Su reino de crueldad sería superado por su sucesor: el emperador Claudio. Se dice que éste sentía gran placer al ver los rostros de sus gladiadores mientras estos morían. En su esfuerzo por complacer a las multitudes de Roma, Claudio emprendió gigantescos proyectos de ingeniería y construyó acueductos y graneros. En el año 52 d. C. planeó dragar un gran lago que la gente quería utilizar para la agricultura. Pero antes de dragarlo decidió organizar un espectáculo naval. Estas batallas llamadas naumaquias eran quizás el más extraordinario de los espectáculos romanos. Las naumaquias eran una recreación de una batalla naval de la antigüedad, pero con muertos reales. Traían cientos de barcos desde el puerto de Ostia, a bordo se encontraban diecinueve mil prisioneros a los que se les dotaba de armas. Unidades de la guardia pretoriana se apostaban alrededor del lago para evitar cualquier fuga.

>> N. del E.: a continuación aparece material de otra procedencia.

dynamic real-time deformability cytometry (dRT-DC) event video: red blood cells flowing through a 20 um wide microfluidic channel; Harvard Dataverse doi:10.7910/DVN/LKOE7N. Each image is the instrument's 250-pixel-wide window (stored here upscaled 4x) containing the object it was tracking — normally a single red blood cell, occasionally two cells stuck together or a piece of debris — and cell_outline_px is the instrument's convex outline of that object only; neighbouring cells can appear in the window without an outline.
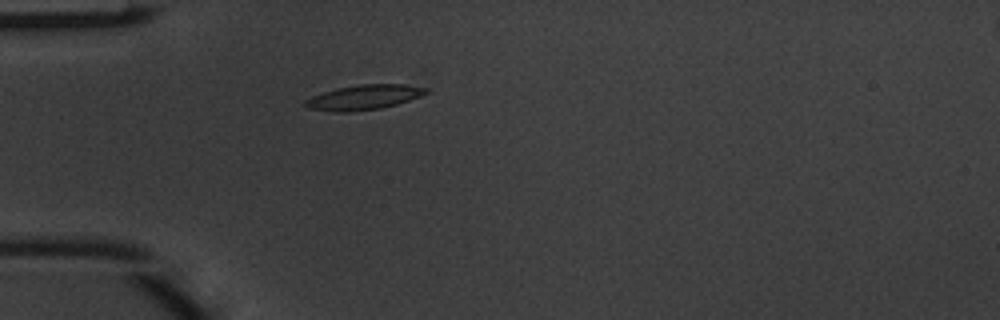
{"species": "common noctule bat (a hibernating species)", "species_latin": "Nyctalus noctula", "temperature_condition": "warm", "stored_images_in_passage": 1, "camera_frame_rate_fps": 3000, "um_per_image_px": 0.085, "animal": {"sex": "male", "body_mass_g": 20.1, "forearm_length_mm": 53.5}, "frame": {"image": 1, "passage_image": 1, "time_ms": 0.0, "image_size_px": [1000, 320], "cell_outline_px": [[428, 92], [420, 96], [396, 104], [380, 108], [348, 112], [336, 112], [308, 108], [304, 104], [304, 100], [312, 96], [336, 88], [360, 84], [404, 84], [428, 88]], "centroid_in_image_um": [30.91, 8.26], "position_along_channel_um": 54.1, "area_um2": 17.34}}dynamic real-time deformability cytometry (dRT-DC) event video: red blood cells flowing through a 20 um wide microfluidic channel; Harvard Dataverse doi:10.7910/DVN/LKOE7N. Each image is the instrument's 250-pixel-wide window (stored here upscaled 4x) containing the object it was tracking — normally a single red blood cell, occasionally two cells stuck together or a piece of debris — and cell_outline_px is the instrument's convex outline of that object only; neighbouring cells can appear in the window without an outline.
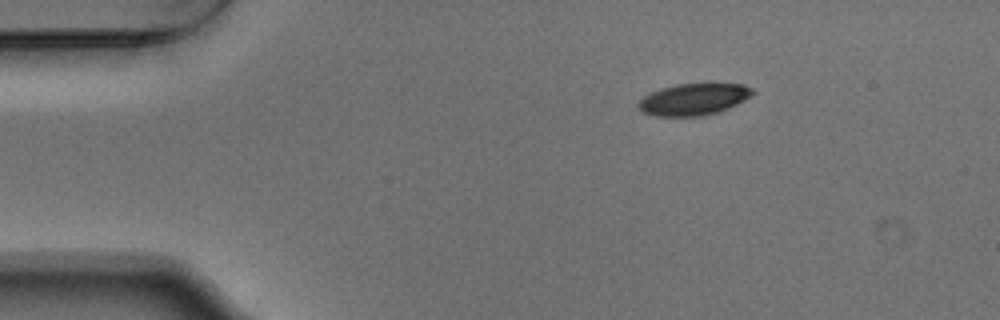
{"species": "Egyptian fruit bat (a non-hibernating species)", "species_latin": "Rousettus aegyptiacus", "temperature_condition": "warm", "stored_images_in_passage": 46, "camera_frame_rate_fps": 3000, "um_per_image_px": 0.085, "animal": {"sex": "male"}, "frame": {"image": 1, "passage_image": 1, "time_ms": 0.0, "image_size_px": [1000, 320], "cell_outline_px": [[756, 92], [752, 96], [728, 108], [716, 112], [700, 116], [656, 116], [644, 112], [636, 104], [644, 96], [660, 88], [676, 84], [744, 84], [752, 88]], "centroid_in_image_um": [58.97, 8.43], "position_along_channel_um": 26.0, "area_um2": 20.92}}
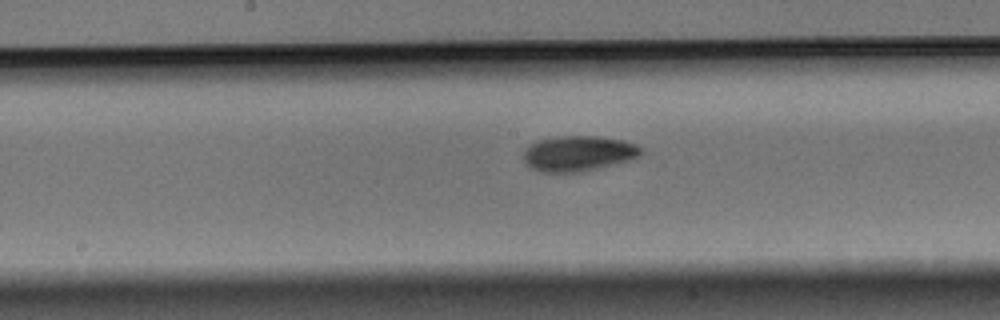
{"frame": {"image": 2, "passage_image": 20, "time_ms": 6.333, "image_size_px": [1000, 320], "cell_outline_px": [[644, 152], [640, 156], [628, 160], [580, 172], [544, 172], [532, 168], [524, 160], [524, 148], [528, 144], [536, 140], [556, 136], [596, 136], [624, 140], [636, 144], [644, 148]], "centroid_in_image_um": [49.16, 13.02], "position_along_channel_um": 199.0, "area_um2": 24.33}}
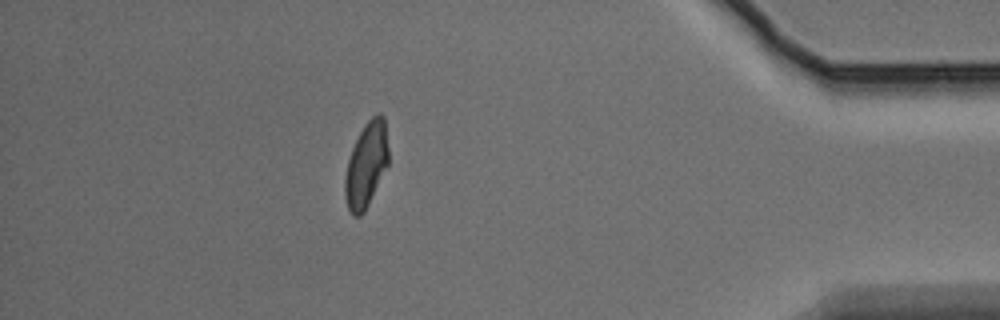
{"frame": {"image": 3, "passage_image": 40, "time_ms": 13.0, "image_size_px": [1000, 320], "cell_outline_px": [[388, 164], [364, 212], [360, 216], [352, 216], [348, 208], [344, 196], [344, 180], [348, 160], [352, 148], [364, 124], [376, 112], [380, 112], [384, 116], [388, 148]], "centroid_in_image_um": [31.12, 13.99], "position_along_channel_um": 404.1, "area_um2": 21.5}, "authors_computed_cell_mechanics": {"area_um2": 22.5131, "velocity_mm_per_s": 3.7415, "shape_relaxation_time_tau1_ms": 2.229, "shape_relaxation_time_tau2_ms": 7.1189, "deformation_change_tau1": 0.1328, "deformation_change_tau2": 0.0867}}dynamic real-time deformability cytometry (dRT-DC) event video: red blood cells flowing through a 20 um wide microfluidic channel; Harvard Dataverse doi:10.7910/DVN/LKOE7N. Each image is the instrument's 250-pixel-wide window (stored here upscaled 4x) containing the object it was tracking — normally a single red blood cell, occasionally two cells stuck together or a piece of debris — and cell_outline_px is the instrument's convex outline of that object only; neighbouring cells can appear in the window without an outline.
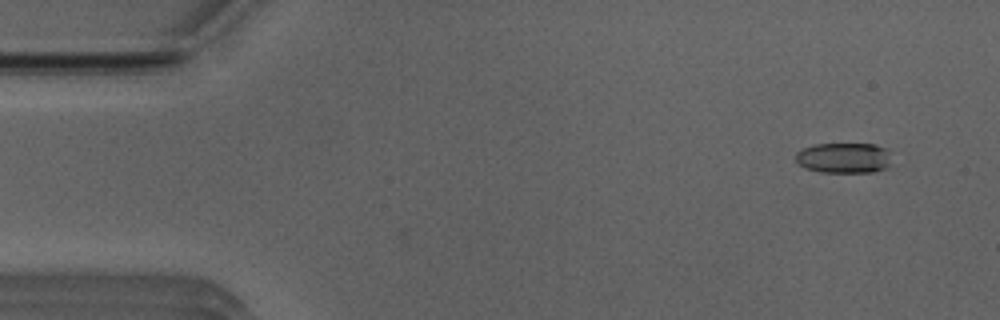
{"species": "Egyptian fruit bat (a non-hibernating species)", "species_latin": "Rousettus aegyptiacus", "temperature_condition": "room temperature", "stored_images_in_passage": 52, "camera_frame_rate_fps": 3000, "um_per_image_px": 0.085, "animal": {"sex": "male"}, "frame": {"image": 1, "passage_image": 4, "time_ms": 1.0, "image_size_px": [1000, 320], "cell_outline_px": [[888, 168], [872, 172], [820, 172], [804, 168], [796, 160], [796, 152], [804, 148], [816, 144], [876, 144], [888, 148]], "centroid_in_image_um": [71.73, 13.42], "position_along_channel_um": 13.3, "area_um2": 16.99}}
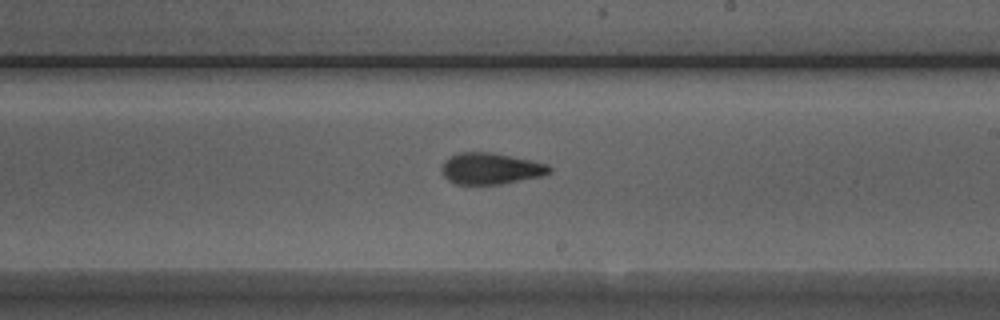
{"frame": {"image": 2, "passage_image": 30, "time_ms": 9.667, "image_size_px": [1000, 320], "cell_outline_px": [[552, 172], [544, 176], [500, 184], [456, 184], [448, 180], [440, 172], [440, 168], [444, 160], [460, 152], [492, 152], [532, 160], [548, 164], [552, 168]], "centroid_in_image_um": [41.72, 14.33], "position_along_channel_um": 247.3, "area_um2": 19.94}}
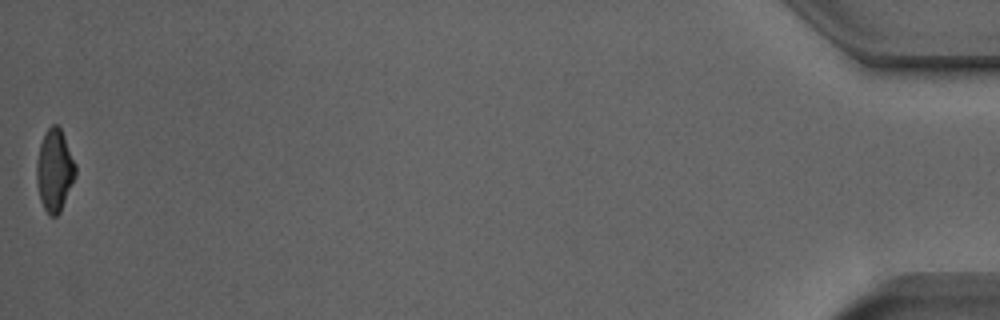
{"frame": {"image": 3, "passage_image": 52, "time_ms": 17.0, "image_size_px": [1000, 320], "cell_outline_px": [[76, 176], [60, 212], [56, 216], [48, 216], [40, 200], [36, 184], [36, 160], [40, 144], [48, 128], [52, 124], [56, 124], [60, 128], [64, 136], [76, 164]], "centroid_in_image_um": [4.63, 14.5], "position_along_channel_um": 430.6, "area_um2": 18.73}, "authors_computed_cell_mechanics": {"area_um2": 19.3341, "velocity_mm_per_s": 3.9475, "shape_relaxation_time_tau1_ms": 8.9208, "shape_relaxation_time_tau2_ms": 1.841, "deformation_change_tau1": 0.227, "deformation_change_tau2": 0.0998}}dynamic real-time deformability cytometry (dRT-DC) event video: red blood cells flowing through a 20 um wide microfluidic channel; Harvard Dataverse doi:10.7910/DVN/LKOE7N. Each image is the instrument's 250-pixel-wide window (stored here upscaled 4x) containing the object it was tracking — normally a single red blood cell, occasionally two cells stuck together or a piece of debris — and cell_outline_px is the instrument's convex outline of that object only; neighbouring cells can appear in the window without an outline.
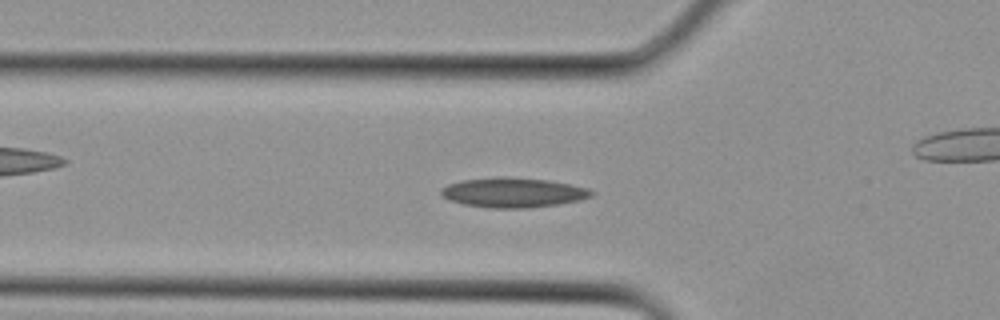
{"species": "Egyptian fruit bat (a non-hibernating species)", "species_latin": "Rousettus aegyptiacus", "temperature_condition": "cold", "stored_images_in_passage": 31, "camera_frame_rate_fps": 3000, "um_per_image_px": 0.085, "animal": {"sex": "female"}, "frame": {"image": 1, "passage_image": 10, "time_ms": 3.0, "image_size_px": [1000, 320], "cell_outline_px": [[596, 192], [592, 196], [580, 200], [556, 204], [524, 208], [492, 208], [464, 204], [448, 200], [440, 192], [440, 188], [448, 184], [460, 180], [500, 176], [508, 176], [548, 180], [588, 188]], "centroid_in_image_um": [43.6, 16.35], "position_along_channel_um": 82.2, "area_um2": 26.13}}
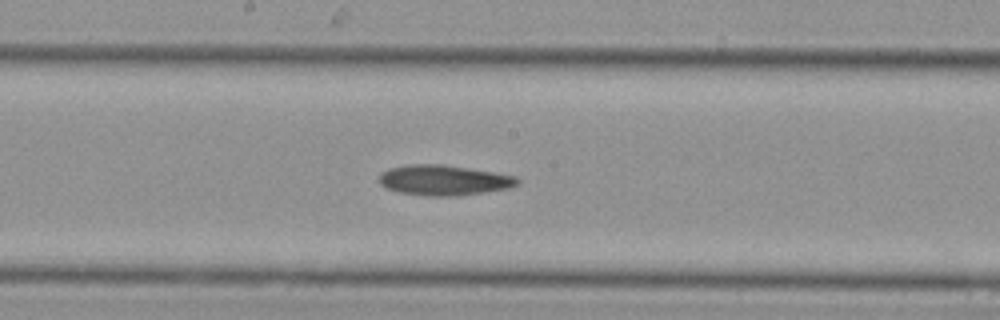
{"frame": {"image": 2, "passage_image": 16, "time_ms": 5.0, "image_size_px": [1000, 320], "cell_outline_px": [[520, 184], [512, 188], [456, 196], [428, 196], [400, 192], [384, 188], [380, 184], [380, 172], [388, 168], [408, 164], [440, 164], [468, 168], [516, 176], [520, 180]], "centroid_in_image_um": [37.73, 15.32], "position_along_channel_um": 210.5, "area_um2": 24.57}}
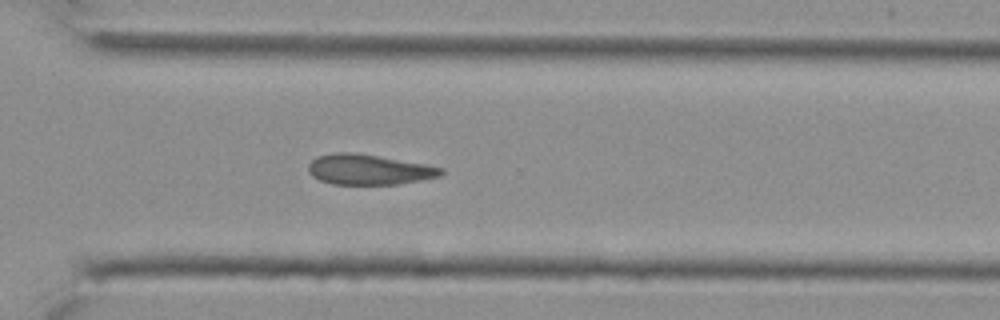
{"frame": {"image": 3, "passage_image": 22, "time_ms": 7.0, "image_size_px": [1000, 320], "cell_outline_px": [[444, 172], [440, 176], [420, 180], [396, 184], [332, 184], [320, 180], [312, 176], [308, 172], [308, 164], [316, 156], [332, 152], [352, 152], [380, 156], [428, 164], [444, 168]], "centroid_in_image_um": [31.34, 14.39], "position_along_channel_um": 339.3, "area_um2": 23.64}}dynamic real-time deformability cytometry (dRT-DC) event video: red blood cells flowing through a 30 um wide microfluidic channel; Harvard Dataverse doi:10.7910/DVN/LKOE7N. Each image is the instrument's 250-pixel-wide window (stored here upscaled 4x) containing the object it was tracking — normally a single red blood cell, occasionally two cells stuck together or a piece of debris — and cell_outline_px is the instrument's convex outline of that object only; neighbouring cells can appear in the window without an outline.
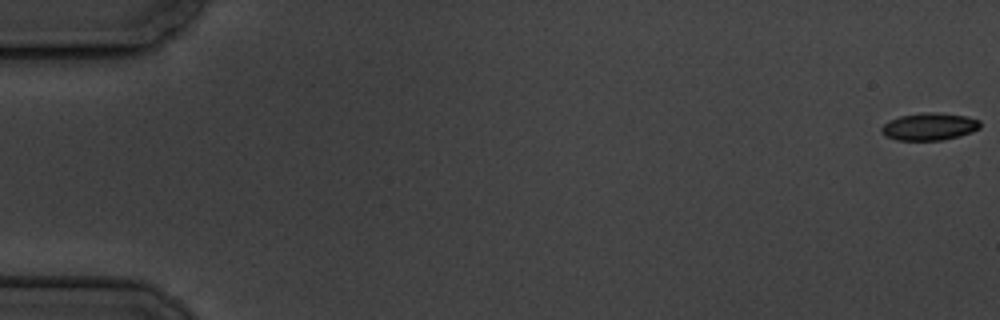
{"species": "common noctule bat (a hibernating species)", "species_latin": "Nyctalus noctula", "temperature_condition": "cold", "stored_images_in_passage": 6, "camera_frame_rate_fps": 3000, "um_per_image_px": 0.085, "animal": {"sex": "male", "body_mass_g": 19.5, "forearm_length_mm": 54.6}, "frame": {"image": 1, "passage_image": 1, "time_ms": 0.0, "image_size_px": [1000, 320], "cell_outline_px": [[980, 128], [972, 132], [960, 136], [940, 140], [896, 140], [884, 136], [880, 132], [880, 128], [888, 120], [900, 116], [920, 112], [936, 112], [964, 116], [980, 120]], "centroid_in_image_um": [78.95, 10.76], "position_along_channel_um": 6.0, "area_um2": 15.9}}
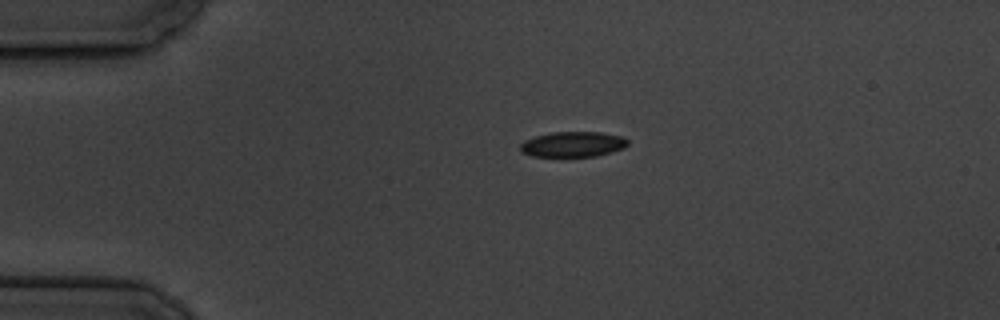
{"frame": {"image": 2, "passage_image": 4, "time_ms": 4.333, "image_size_px": [1000, 320], "cell_outline_px": [[628, 144], [624, 148], [612, 152], [596, 156], [532, 156], [520, 152], [520, 144], [524, 140], [536, 136], [552, 132], [600, 132], [624, 136], [628, 140]], "centroid_in_image_um": [48.71, 12.26], "position_along_channel_um": 36.3, "area_um2": 15.95}}
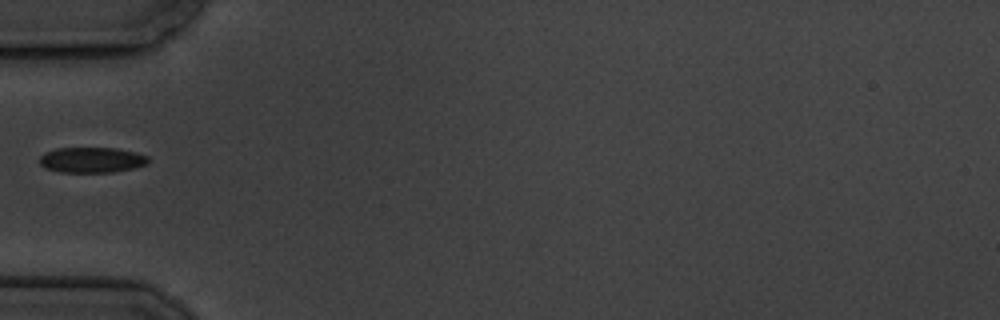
{"frame": {"image": 3, "passage_image": 6, "time_ms": 6.667, "image_size_px": [1000, 320], "cell_outline_px": [[148, 164], [136, 168], [112, 172], [60, 172], [44, 168], [40, 164], [40, 156], [44, 152], [56, 148], [116, 148], [136, 152], [148, 156]], "centroid_in_image_um": [7.8, 13.59], "position_along_channel_um": 77.2, "area_um2": 16.3}}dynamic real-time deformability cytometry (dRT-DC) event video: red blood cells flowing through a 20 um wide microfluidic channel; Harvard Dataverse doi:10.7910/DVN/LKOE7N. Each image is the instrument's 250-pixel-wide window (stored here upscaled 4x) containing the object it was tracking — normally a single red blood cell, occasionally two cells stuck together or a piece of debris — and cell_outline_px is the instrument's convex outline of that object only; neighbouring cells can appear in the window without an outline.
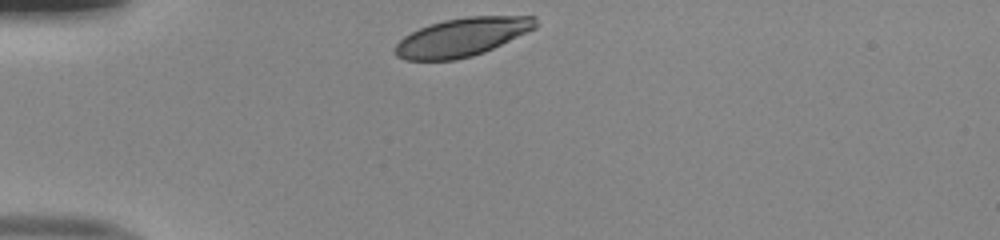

Cuando la batalla estaba a punto de comenzar, un grupo de prisioneros saludo al emperador con unas palabras que pasarían a la historia: “Ave César, los que van a morir te saludan”. Claudio menospreció el honorable intento al responderles: “O quizás no”. Los prisioneros tomaron este brusco comentario como una burla y se negaron a combatir.

Claudio amenazó con usar la guardia imperial si no comenzaban a luchar de inmediato. Suponiendo que la posibilidad de salvarse era mayor combatiendo entre ellos que contra la guardia no les quedó otra alternativa. De diecinueve mil hombres sólo unos cien sobrevivieron.

Nerón, el sucesor de Claudio, redujo el tamaño de los ostentosos espectáculos de gladiadores, pero Roma descubrió una nueva forma de entretenimiento en las ejecuciones en masa de un culto religioso conocido como Cristianismo. Sometió a estos cristianos a una serie de castigos conocidos como “summa supplicia”, pena destinada a los criminales más despiadados.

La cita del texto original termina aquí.